Home buyers are willing to pay for energy efficiency, prefer smaller homes with high-quality products and amenities, and for the first time, listed outdoor features such as exterior lighting and fenced yards in their top 10 essential "must have" features.

Industry veteran Gopal Ahluwalia, the National Association of Home Builder's (NAHB) staff vice president for economics research, shared these and other findings from the trade group's recent consumer preferences research at a press conference and panel discussion yesterday at the International Builders' Show in Orlando, Fla.

Ahluwalia was joined on the panel by Gayle Butler, editor in chief of Better Homes and Gardens, and industry consultant Chuck Shinn, who moderated the panel.

Shinn said builders have been under the impression for several years that while home buyers wanted energy efficiency, they are not willing to pay for better energy management.

According to the NAHB survey, when asked what they would be willing to pay if their energy costs could be reduced roughly $1,000 a year, 51 percent checked $5,000 to $10,999 and another 16 percent said $11,000 or more. Thirty-two percent said they were willing to pay less than $5,000.

One caveat: Respondents were not asked which technologies they preferred, but Ahluwalia said most of the savings would come from better insulation and more efficient HVAC and indoor-air quality systems.

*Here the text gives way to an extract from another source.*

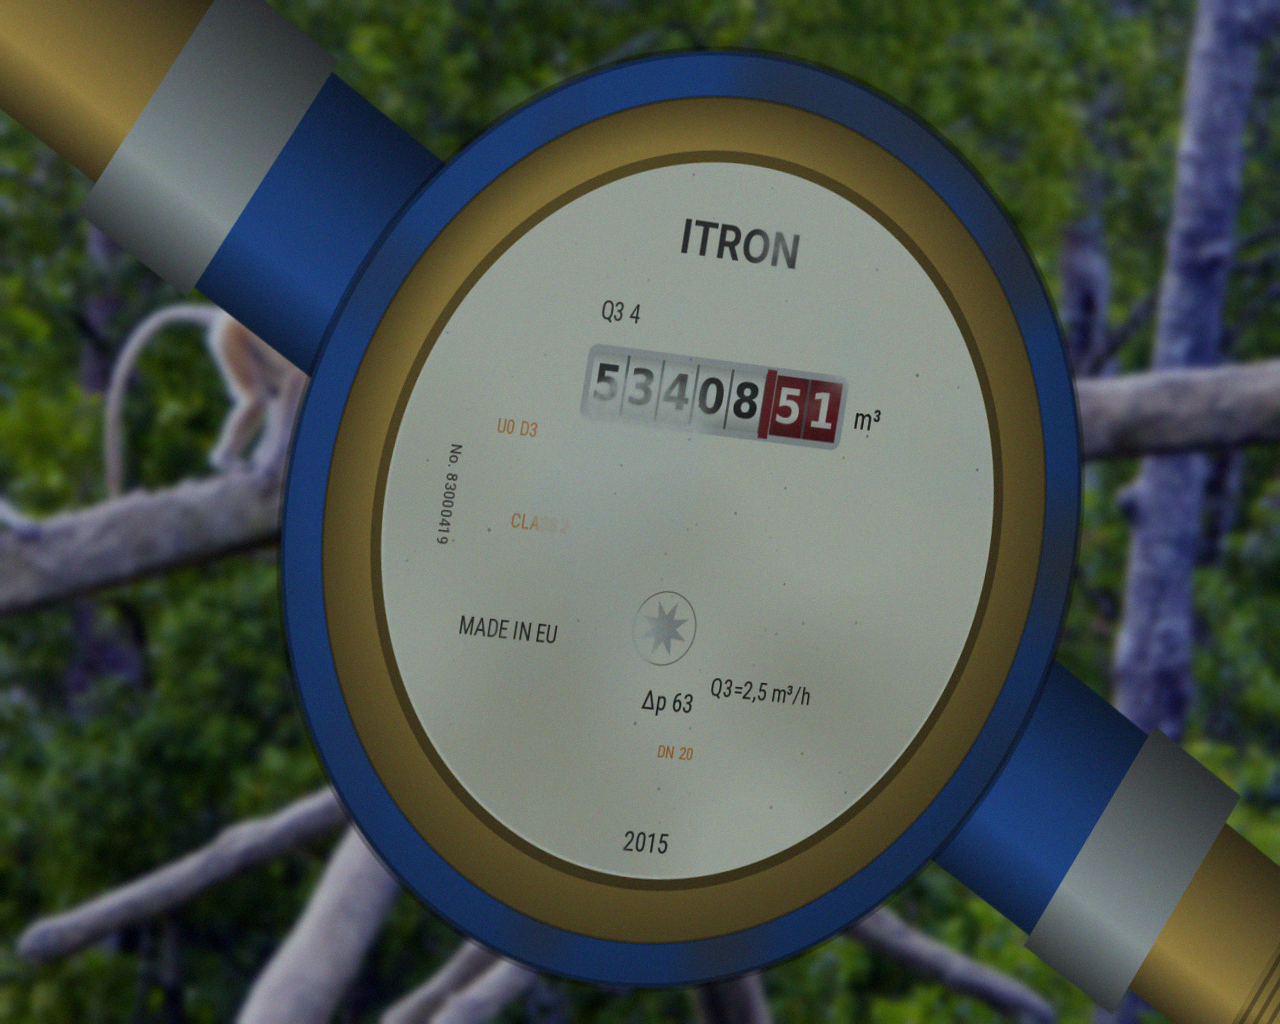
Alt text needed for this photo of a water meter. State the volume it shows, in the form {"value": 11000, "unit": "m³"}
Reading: {"value": 53408.51, "unit": "m³"}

Another interesting finding of the study is that more people are willing to trade off living room space for a larger family room. While 53 percent preferred a family room and living room of equal size, a full 47 percent preferred a much larger family room-or even no living room.

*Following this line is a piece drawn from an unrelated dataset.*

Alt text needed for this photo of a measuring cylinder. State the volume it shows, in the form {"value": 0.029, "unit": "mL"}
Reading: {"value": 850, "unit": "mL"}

"Women want homes that are livable for a modern lifestyle ... and they expect the house to be a part of the solution, a place where they can spend time with their friends" said Butler.

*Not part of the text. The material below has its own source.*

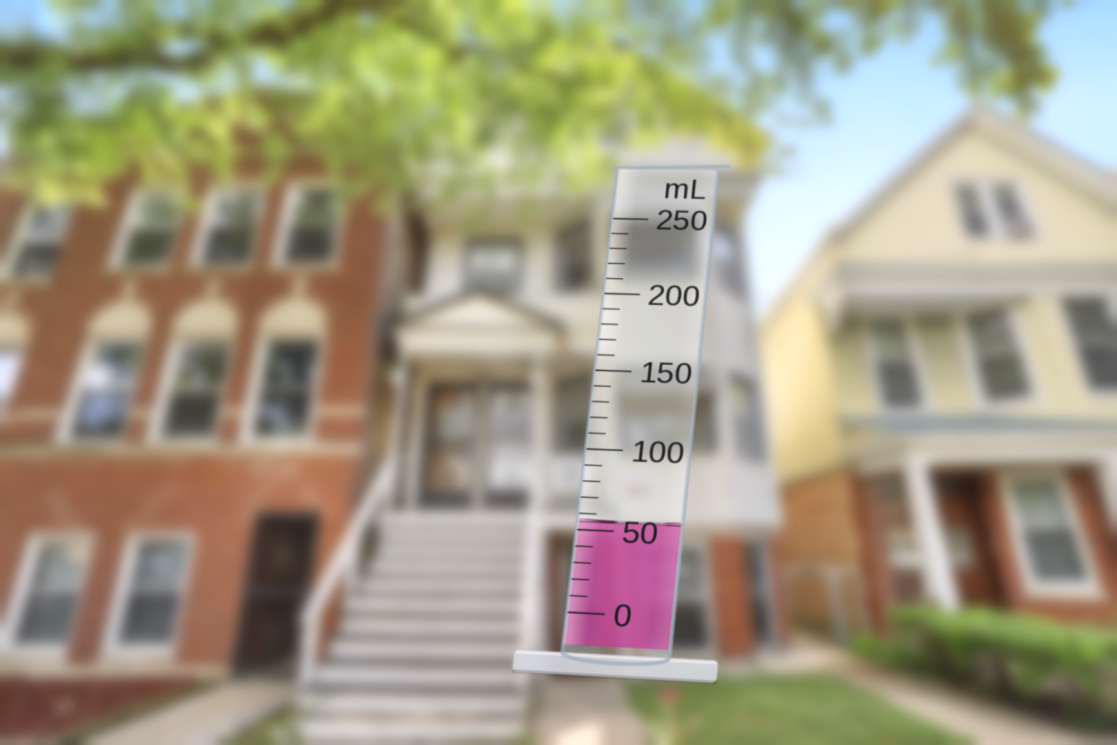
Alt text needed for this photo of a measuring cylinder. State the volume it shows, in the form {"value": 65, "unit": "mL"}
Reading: {"value": 55, "unit": "mL"}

"They tell us that the family room and kitchen is where most of the family's living takes place," she explained, pointing out that the NAHB research confirms both stories the magazine has written of late along with its own original research.

Butler said respondents to the magazine's survey list outdoor living as a high priority. She said most consumers want screen porches, sunrooms, and outdoor fireplaces. They also want to bring the environment inside, whether it's with interior stone, wood surfaces, or earthy colors such as blue and green.